Last year leaders of the Group of 20 rich and emerging countries set a goal of finishing the Doha round in 2010.
Asked if he thought that target was still achievable, Kirk said: “Well, considering that we have tried and failed three successive years, if past is prologue I don’t know if I would put too much stock in it.”
He added the outlook could change if “advanced developing economies such as Brazil, China, India and South Africa come to the table” with better offers.
The Doha round was launched in the capital city of Qatar in late 2001 with the goal of helping countries to prosper through trade. However, negotiators have missed every deadline set by themselves or political leaders for finishing the round.
WTO Director General Pascal Lamy estimates nearly 80 percent of the issues in the negotiations have been resolved.

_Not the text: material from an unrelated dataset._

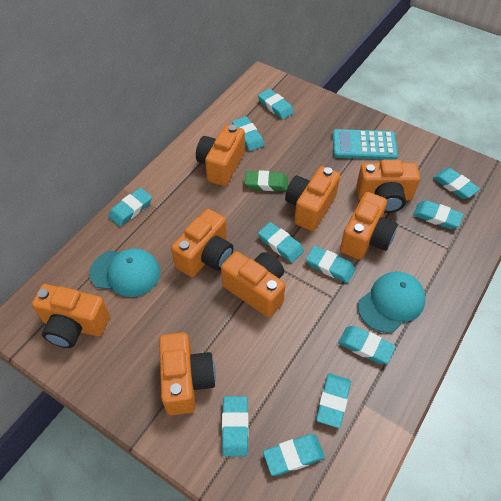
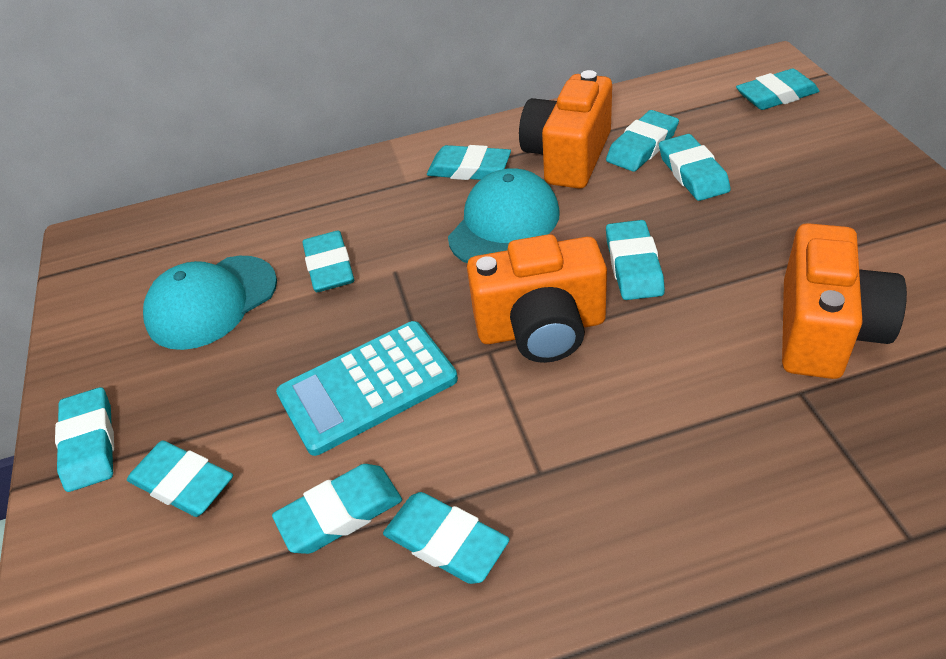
green eraser: [245,170,288,191] = 1 -> none = 0
orange camera: [32,284,110,348] [159,333,216,415] [171,209,234,277] [196,125,245,186] [221,251,285,318] [285,166,340,231] [340,192,398,260] [356,160,420,213] = 8 -> [467,234,607,363] [519,70,612,189] [782,223,907,379] = 3
turquoise eraser: [108,188,152,226] [222,396,248,457] [232,116,264,151] [258,89,294,120] [258,222,304,263] [263,434,325,476] [306,246,355,283] [316,374,351,428] [338,326,396,364] [413,200,463,229] [433,168,480,199] = 11 -> [55,387,114,492] [127,441,233,517] [272,464,402,554] [302,231,354,292] [383,492,509,584] [427,145,511,180] [606,110,679,172] [606,220,665,300] [659,134,731,201] [736,69,819,110] = 10

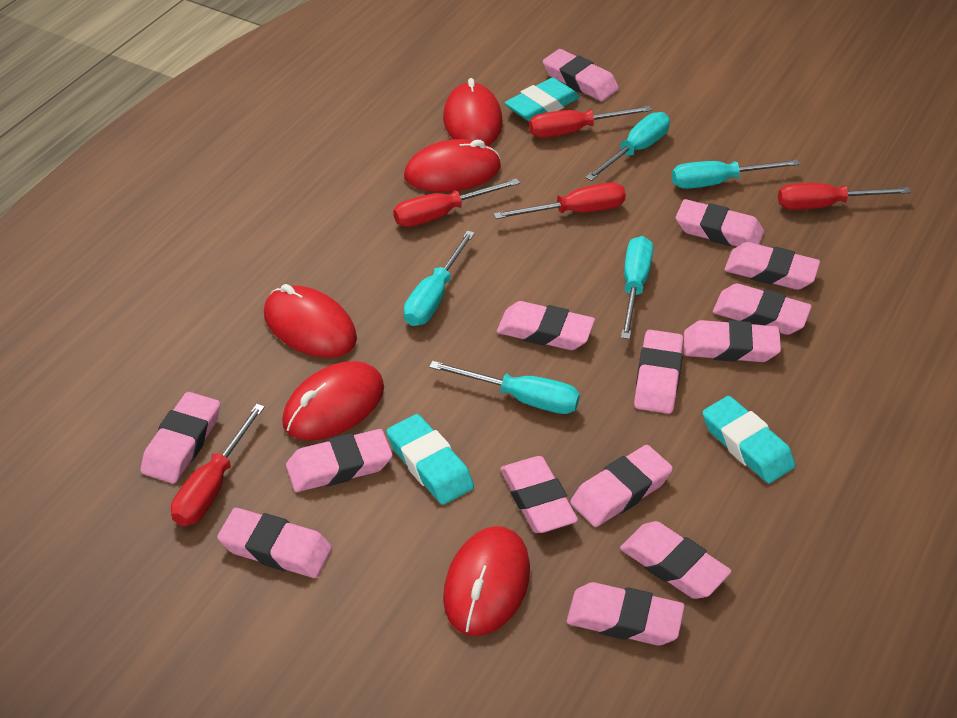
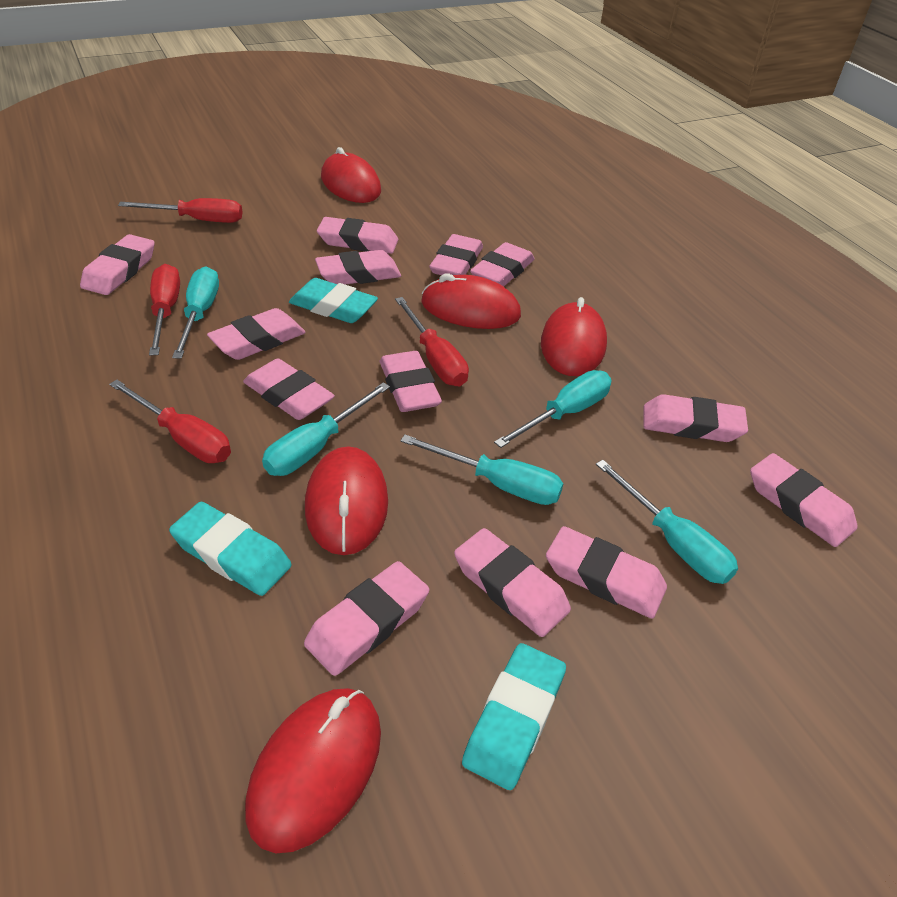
pink eraser: [141,392,220,483] [217,508,332,578] [286,429,392,492] [497,301,595,350] [500,456,578,533] [543,49,619,101] [567,582,685,646] [570,445,673,527] [620,521,732,599] [634,330,683,414] [676,199,764,247] [684,320,781,362] [713,284,812,335] [724,242,820,290] = 14 -> [80,234,155,295] [207,308,306,360] [243,359,335,420] [304,561,429,676] [315,250,401,285] [317,217,398,254] [380,351,442,412] [429,234,483,275] [454,528,571,637] [470,242,534,287] [546,526,667,619] [643,394,748,442] [750,453,858,547] = 13
red screwdriver: [171,404,265,526] [393,178,520,227] [494,183,626,219] [529,106,652,138] [778,183,911,210] = 5 -> [109,380,231,463] [118,198,242,223] [149,264,180,355] [395,297,469,386] = 4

But the slow progress in bridging the remaining differences has fueled suggestions the talks be paused for a while or scrapped altogether to focus on other trade areas.
Much of the impasse comes from Washington’s demand that major developing countries make better offers to open their farm, manufacturing and services markets in exchange for U.S. cuts in farm subsidies and politically sensitive tariffs.
Kirk said the U.S. Senate’s failure to confirm several of President Barack Obama’s trade nominees was a handicap for the United States in trade talks.
Those include Michael Punke, Obama’s choice to be ambassador to the WTO in Geneva, and Isi Siddiqui, tapped for the job of chief agricultural negotiator.
“Because of the unique wonders of our Senate parliamentary rules, we don’t have an ambassador in Geneva,” Kirk said, referring to a hold a Kentucky senator has on the nominations. “At some point this begins to strain our credibility … because the world believes (we) don’t care” about finishing the Doha round,” Kirk said.